**TASK OBJECTIVE:** Please copy out the entries below exactly, beginning with the line that contains "- [disptach_event](#checkbox.disptach_event)" and ending with the line that contains "- [set_disabled](#checkbox.set_disabled)", and include nothing outside that span.

**RECORD EXCERPTS:**
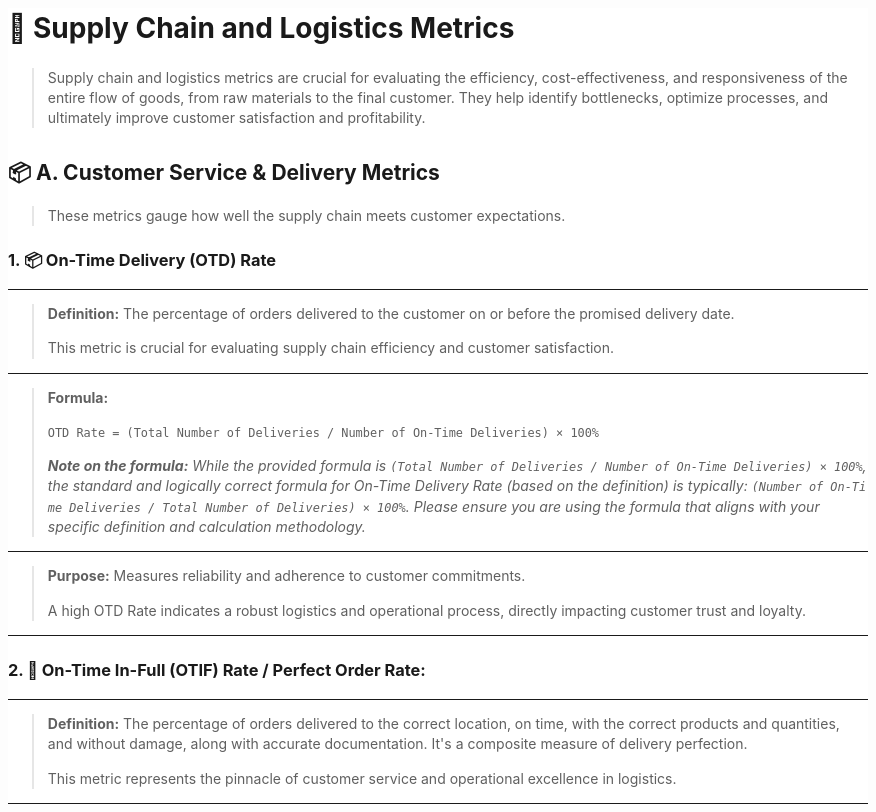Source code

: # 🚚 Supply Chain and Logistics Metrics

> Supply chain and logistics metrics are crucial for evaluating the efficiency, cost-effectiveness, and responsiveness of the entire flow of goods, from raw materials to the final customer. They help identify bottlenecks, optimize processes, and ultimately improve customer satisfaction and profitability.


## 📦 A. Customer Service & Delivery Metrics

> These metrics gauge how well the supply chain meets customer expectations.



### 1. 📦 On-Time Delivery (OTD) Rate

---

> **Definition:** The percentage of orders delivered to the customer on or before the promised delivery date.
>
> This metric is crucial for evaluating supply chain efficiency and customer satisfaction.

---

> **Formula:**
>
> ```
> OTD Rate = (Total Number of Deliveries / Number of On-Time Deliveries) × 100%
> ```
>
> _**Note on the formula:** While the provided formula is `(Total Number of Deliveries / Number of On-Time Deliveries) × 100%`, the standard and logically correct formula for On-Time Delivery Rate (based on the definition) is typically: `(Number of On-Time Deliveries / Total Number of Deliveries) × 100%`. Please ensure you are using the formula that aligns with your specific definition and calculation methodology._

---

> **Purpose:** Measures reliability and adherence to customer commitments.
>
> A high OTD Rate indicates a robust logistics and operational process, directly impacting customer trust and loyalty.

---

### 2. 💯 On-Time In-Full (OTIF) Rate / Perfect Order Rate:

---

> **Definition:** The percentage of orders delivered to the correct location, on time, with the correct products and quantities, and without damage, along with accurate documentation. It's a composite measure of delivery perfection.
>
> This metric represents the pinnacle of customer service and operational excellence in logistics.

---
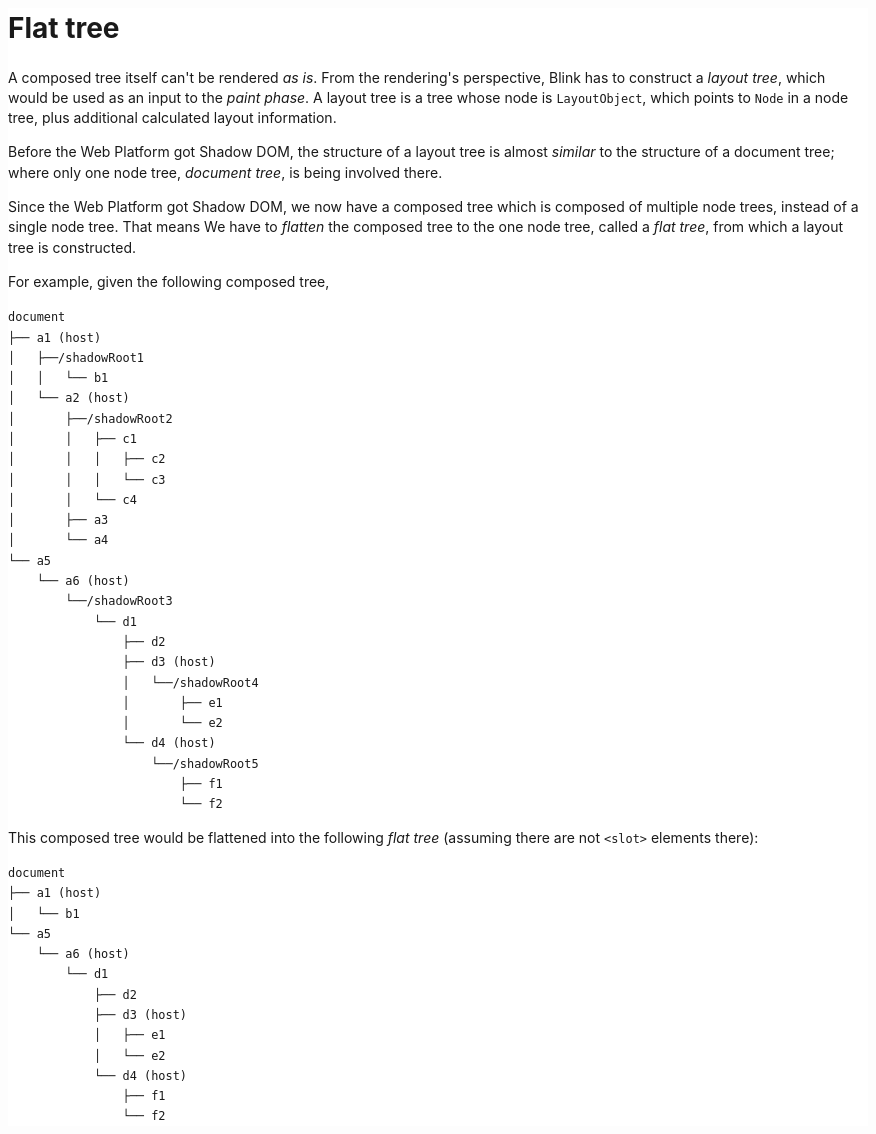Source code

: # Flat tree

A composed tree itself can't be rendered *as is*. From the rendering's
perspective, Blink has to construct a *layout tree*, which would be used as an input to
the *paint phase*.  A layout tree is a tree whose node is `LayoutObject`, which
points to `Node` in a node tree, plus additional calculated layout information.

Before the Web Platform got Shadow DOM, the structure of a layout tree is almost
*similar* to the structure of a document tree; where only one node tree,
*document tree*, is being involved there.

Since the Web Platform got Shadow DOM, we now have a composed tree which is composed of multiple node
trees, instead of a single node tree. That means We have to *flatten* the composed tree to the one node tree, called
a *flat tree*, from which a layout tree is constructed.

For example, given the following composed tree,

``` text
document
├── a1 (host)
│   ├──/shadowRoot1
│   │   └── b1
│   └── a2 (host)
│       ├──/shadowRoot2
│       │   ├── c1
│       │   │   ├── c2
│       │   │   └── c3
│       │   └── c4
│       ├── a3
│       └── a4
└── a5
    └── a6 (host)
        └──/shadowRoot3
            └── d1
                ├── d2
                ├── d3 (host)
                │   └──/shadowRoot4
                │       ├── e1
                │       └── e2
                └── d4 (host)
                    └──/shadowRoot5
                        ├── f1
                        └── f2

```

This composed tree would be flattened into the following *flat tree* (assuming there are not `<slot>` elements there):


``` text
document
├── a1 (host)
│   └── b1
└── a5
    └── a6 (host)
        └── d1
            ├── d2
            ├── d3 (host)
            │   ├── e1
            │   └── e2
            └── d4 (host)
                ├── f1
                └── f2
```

--

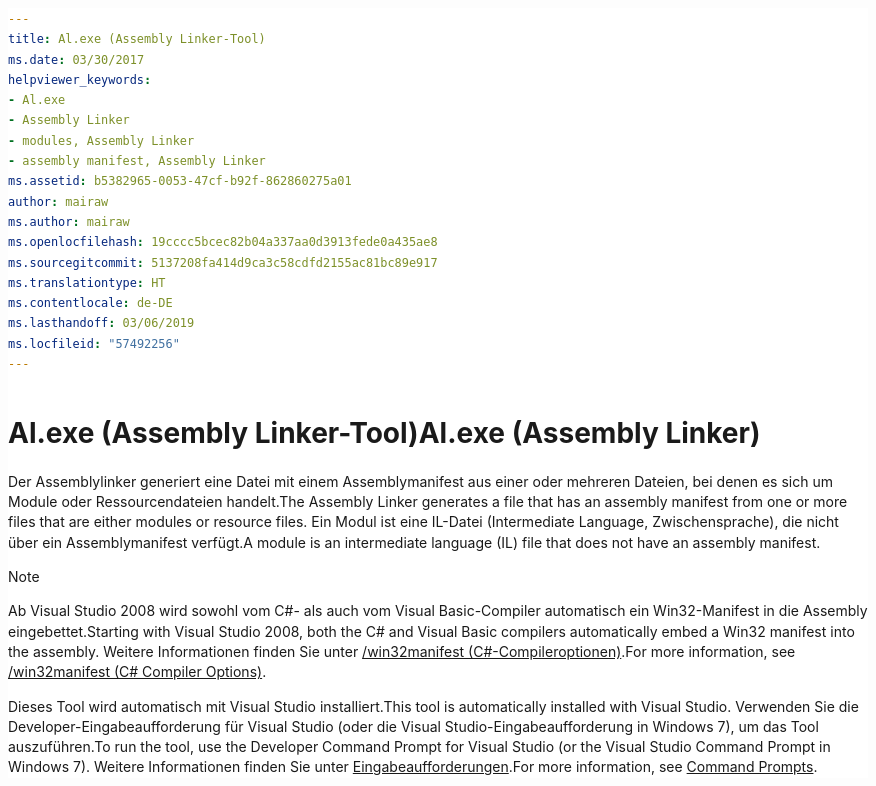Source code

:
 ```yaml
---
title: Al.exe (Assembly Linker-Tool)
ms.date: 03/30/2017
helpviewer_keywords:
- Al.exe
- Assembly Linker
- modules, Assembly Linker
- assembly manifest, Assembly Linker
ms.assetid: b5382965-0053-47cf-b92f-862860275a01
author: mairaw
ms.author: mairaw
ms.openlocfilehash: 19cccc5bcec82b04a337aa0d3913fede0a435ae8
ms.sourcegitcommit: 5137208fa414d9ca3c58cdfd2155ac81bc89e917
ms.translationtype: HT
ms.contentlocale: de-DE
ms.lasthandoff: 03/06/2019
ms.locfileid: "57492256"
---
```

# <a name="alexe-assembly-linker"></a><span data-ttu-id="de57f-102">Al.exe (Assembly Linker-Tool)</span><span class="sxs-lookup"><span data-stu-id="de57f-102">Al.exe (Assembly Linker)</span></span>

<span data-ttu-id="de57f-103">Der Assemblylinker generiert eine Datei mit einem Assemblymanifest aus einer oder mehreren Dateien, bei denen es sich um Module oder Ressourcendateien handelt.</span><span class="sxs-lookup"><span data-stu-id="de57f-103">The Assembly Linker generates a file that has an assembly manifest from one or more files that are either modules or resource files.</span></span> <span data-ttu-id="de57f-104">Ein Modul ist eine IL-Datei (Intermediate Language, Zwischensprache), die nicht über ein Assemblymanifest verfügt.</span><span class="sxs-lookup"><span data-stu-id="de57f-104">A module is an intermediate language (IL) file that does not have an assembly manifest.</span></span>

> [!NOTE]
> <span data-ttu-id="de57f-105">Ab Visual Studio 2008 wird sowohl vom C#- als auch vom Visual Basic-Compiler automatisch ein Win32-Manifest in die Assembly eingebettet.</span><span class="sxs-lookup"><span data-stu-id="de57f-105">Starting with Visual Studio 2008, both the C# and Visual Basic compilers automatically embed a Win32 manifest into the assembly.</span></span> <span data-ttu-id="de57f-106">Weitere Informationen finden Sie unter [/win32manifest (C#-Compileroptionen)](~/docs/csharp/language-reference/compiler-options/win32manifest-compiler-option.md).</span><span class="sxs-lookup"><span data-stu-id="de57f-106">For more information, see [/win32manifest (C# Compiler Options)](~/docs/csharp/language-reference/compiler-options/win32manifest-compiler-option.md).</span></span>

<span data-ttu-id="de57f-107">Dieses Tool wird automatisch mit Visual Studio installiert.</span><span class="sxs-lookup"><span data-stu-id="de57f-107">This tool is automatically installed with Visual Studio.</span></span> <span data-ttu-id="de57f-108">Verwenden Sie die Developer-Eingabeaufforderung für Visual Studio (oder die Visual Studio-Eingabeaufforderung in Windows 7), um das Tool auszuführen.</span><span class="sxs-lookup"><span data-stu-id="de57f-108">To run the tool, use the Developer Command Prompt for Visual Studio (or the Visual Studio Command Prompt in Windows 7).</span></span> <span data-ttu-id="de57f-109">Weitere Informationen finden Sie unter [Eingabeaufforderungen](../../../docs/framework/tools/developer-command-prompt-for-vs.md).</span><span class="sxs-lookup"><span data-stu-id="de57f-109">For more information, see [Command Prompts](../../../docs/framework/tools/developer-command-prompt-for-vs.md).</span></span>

==

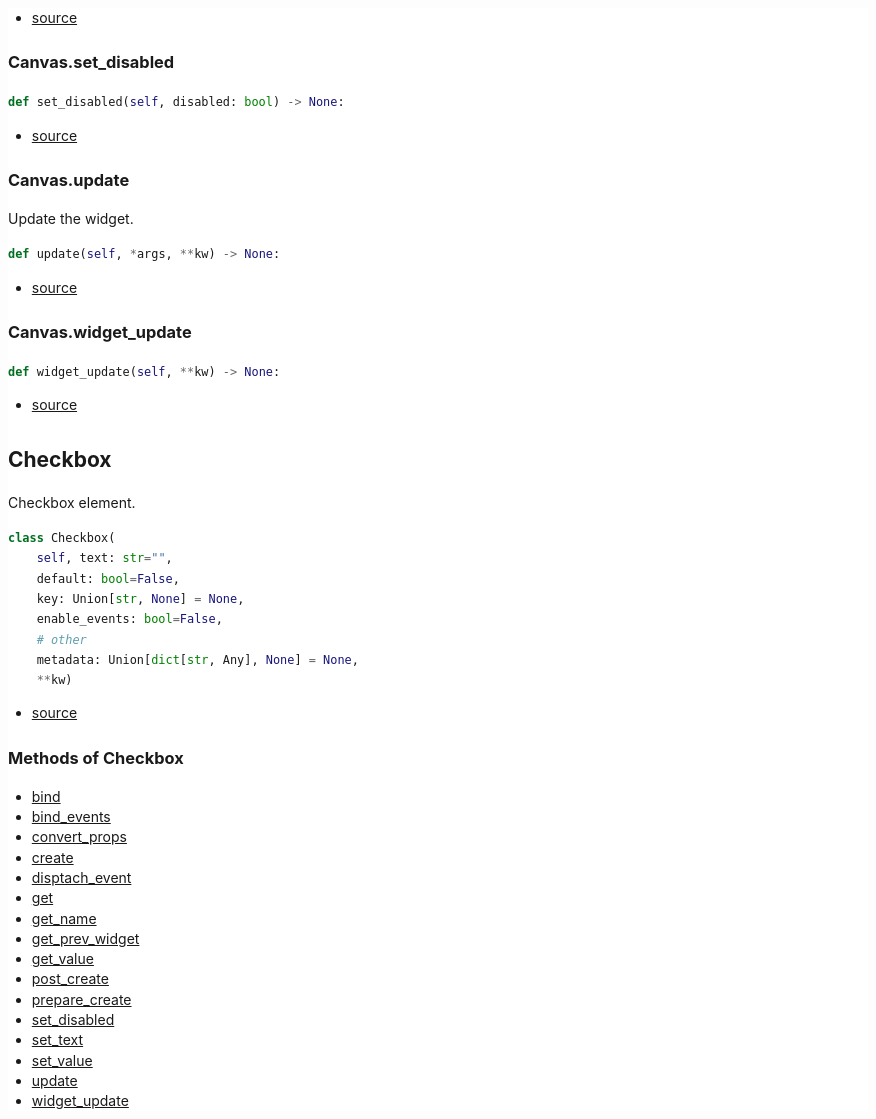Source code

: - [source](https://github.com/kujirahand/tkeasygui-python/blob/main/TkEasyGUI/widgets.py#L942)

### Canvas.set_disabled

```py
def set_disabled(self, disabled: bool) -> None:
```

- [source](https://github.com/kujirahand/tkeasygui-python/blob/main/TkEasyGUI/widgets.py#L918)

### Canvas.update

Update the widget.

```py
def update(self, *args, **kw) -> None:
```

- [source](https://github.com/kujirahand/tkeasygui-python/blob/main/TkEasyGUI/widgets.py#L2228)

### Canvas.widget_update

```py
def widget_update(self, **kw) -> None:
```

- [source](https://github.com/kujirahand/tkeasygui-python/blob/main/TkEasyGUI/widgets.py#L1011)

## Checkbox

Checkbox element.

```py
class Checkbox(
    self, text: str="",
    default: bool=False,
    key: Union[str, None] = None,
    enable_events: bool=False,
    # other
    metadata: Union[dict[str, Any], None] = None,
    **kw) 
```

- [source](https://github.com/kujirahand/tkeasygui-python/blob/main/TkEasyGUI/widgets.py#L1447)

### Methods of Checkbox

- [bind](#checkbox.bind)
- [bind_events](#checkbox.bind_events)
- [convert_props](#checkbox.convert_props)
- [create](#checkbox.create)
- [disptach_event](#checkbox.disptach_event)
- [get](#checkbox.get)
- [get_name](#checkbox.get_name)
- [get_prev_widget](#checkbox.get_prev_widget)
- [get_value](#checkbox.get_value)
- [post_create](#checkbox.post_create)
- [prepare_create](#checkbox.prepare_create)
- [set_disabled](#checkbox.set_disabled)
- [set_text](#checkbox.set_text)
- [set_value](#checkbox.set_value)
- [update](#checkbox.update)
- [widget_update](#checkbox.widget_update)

**SOLUTION TO THIS PROBLEM:**
- [disptach_event](#checkbox.disptach_event)
- [get](#checkbox.get)
- [get_name](#checkbox.get_name)
- [get_prev_widget](#checkbox.get_prev_widget)
- [get_value](#checkbox.get_value)
- [post_create](#checkbox.post_create)
- [prepare_create](#checkbox.prepare_create)
- [set_disabled](#checkbox.set_disabled)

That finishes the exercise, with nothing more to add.